Etwa zwölf Gräber standen da. Jedes hatte einen niedrigen gewölbten Eingang, hinter dem es stockdunkel war. Die Gräber lagen unregelmäßig verstreut, und so dauerte es ewig lange, bis Shasta jedes einzelne umrundet hatte und sicher war, daß er keines ausgelassen hatte. Doch keiner von seinen Freunden war zu sehen.

Es war sehr still hier am Rand der Wüste, und jetzt war die Sonne ganz untergegangen.

Plötzlich kam von irgendwoher hinter ihm ein schreckliches Geräusch. Shasta biß sich auf die Lippen, um nicht laut aufzuschreien. Im nächsten Augenblick wurde ihm klar, was das sein mußte: es waren die Hörner Tashbaans, die das Schließen der Stadttore ankündigten. Jetzt, wo sich die Tore geschlossen hatten, war es völlig ausgeschlossen, daß sich die anderen noch an diesem Abend zu ihm gesellten. Entweder sind sie über Nacht in Tashbaan eingesperrt, dachte Shasta, oder sie sind ohne mich aufgebrochen. Dieser Aravis sieht das ganz ähnlich. Aber Bree würde das nicht tun. Bestimmt nicht – oder vielleicht doch?

Aber in bezug auf Aravis täuschte sich Shasta ganz gewaltig. Aravis war stolz, und sie war wohl auch ein wenig überheblich, aber sie war treu wie Gold und hätte nie einen Gefährten im Stich gelassen.

Jetzt, wo Shasta wußte, daß er die Nacht allein hier verbringen mußte, gefiel ihm dieser Ort immer weniger. Die riesigen, unbeweglichen Steingestalten sahen sehr ungemütlich aus. Er hatte sich die ganze Zeit über bemüht, nicht an Dämonen zu denken, aber jetzt gelang ihm das nicht mehr.

„Hilfe!“ schrie er plötzlich, denn in diesem Augenblick spürte er, wie etwas sein Bein berührte. Shasta war so entsetzt, daß er sich im ersten Moment nicht einmal rühren konnte. Im zweiten Moment tat er etwas sehr Vernünftiges. Er sah sich um. Und dann zersprang ihm vor Erleichterung fast das Herz. Es war nur eine Katze, die ihn da berührt hatte.
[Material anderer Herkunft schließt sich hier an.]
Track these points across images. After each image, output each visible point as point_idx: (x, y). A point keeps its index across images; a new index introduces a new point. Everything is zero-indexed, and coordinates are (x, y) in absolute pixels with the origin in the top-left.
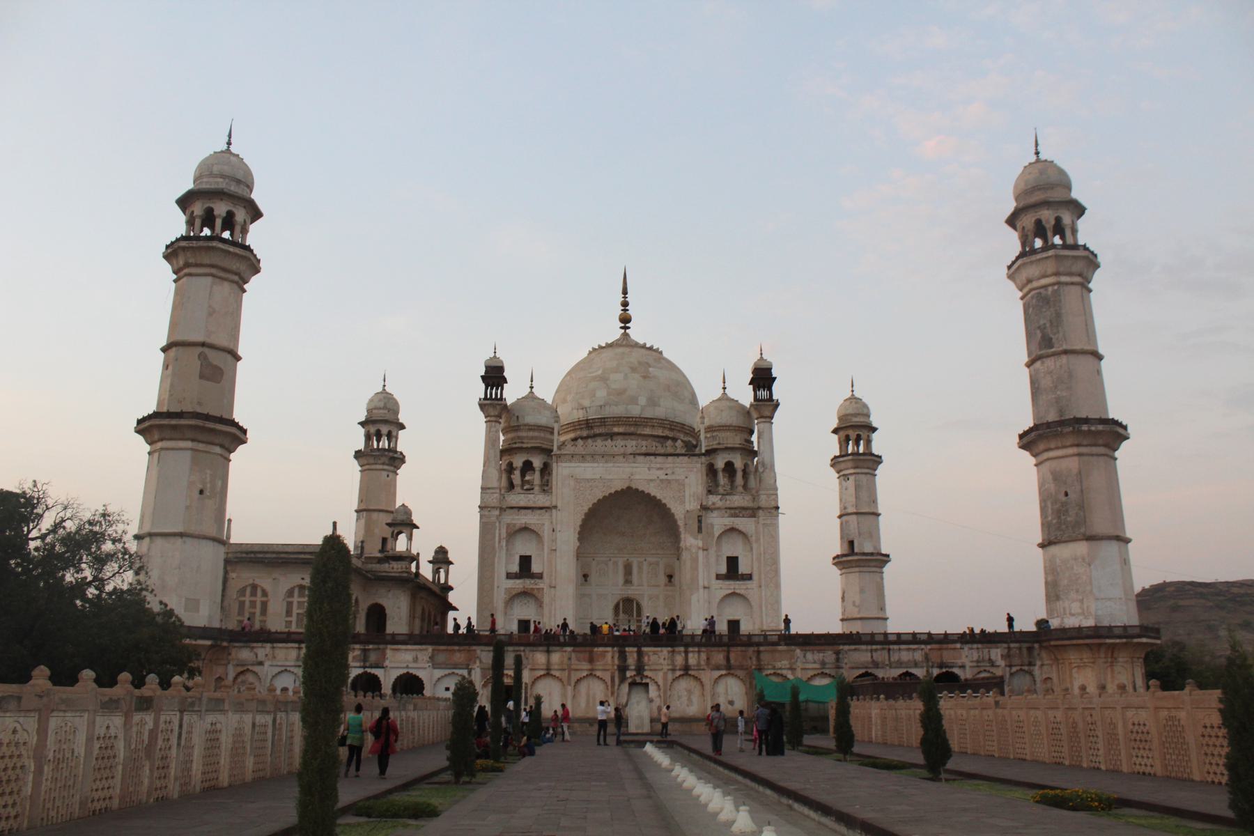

Es war zu dunkel, und Shasta konnte sie nicht genau sehen. Ihm fiel nur auf, daß sie groß war und einen majestätischen Eindruck machte. Sie sah aus, als hätte sie lange Jahre ganz allein zwischen den Gräbern verbracht. Ihre Augen sahen so aus, als wäre sie im Besitz von Geheimnissen, die sie nicht preisgeben wollte.

„Miezekatze“, sagte Shasta. „Ich nehme an, du bist keine sprechende Katze – oder etwa doch?“

Die Katze schaute ihn noch durchdringender an als zuvor. Dann setzte sie sich in Bewegung. Shasta ging hinterher. Sie führte ihn zwischen den Gräbern hindurch und hinaus in die Wüste. Dort setzte sie sich, den Schwanz um die Füße gerollt, kerzengerade hin, das Gesicht zur Wüste gewandt, in die Richtung, in der Narnia und der Norden lagen. Sie saß so regungslos, als hielte sie Ausschau nach einem Feind. Shasta legte sich neben sie, schmiegte sich mit dem Rücken an sie und wandte das Gesicht zu den Gräbern. Schon bald schlummerte er ein, doch selbst in seinen Träumen sorgte er sich noch, was wohl mit Bree, Aravis und Hwin geschehen sein mochte.

Plötzlich ließ ihn ein fremdartiger Laut hochfahren. Zugleich sah er, daß die Katze verschwunden war. Das erschreckte ihn noch mehr. Aber er schloß die Augen wieder und blieb ganz still liegen. Er wußte, wenn er sich aufsetzte und die Gräber und die Einsamkeit sah, würde seine Angst noch größer. Aber dann hörte er es wieder – es war ein rauher, durchdringender Schrei, der aus der Wüste kam. Jetzt setzte er sich auf und öffnete die Augen.

Der Mond schien strahlend hell. Die Gräber waren viel größer und lagen viel näher, als er gedacht hatte. Jetzt im Mondlicht waren sie ganz grau. Sie wirkten wie riesige Menschen, die ihre Köpfe und Gesichter unter einer grauen Robe verhüllten. Aber der Schrei war aus der anderen Richtung, von der Wüste her, gekommen. Shasta wandte den Gräbern den Rücken zu und schaute auf die weite Sandfläche hinaus. Wieder erklang der wilde Schrei.

Hoffentlich nicht schon wieder Löwen, dachte er. Es klang eigentlich gar nicht wie das Gebrüll der Löwen, das er in jener Nacht gehört hatte, als sie auf Hwin und Aravis gestoßen waren. Es waren die Schreie eines Schakals. Aber das wußte Shasta nicht.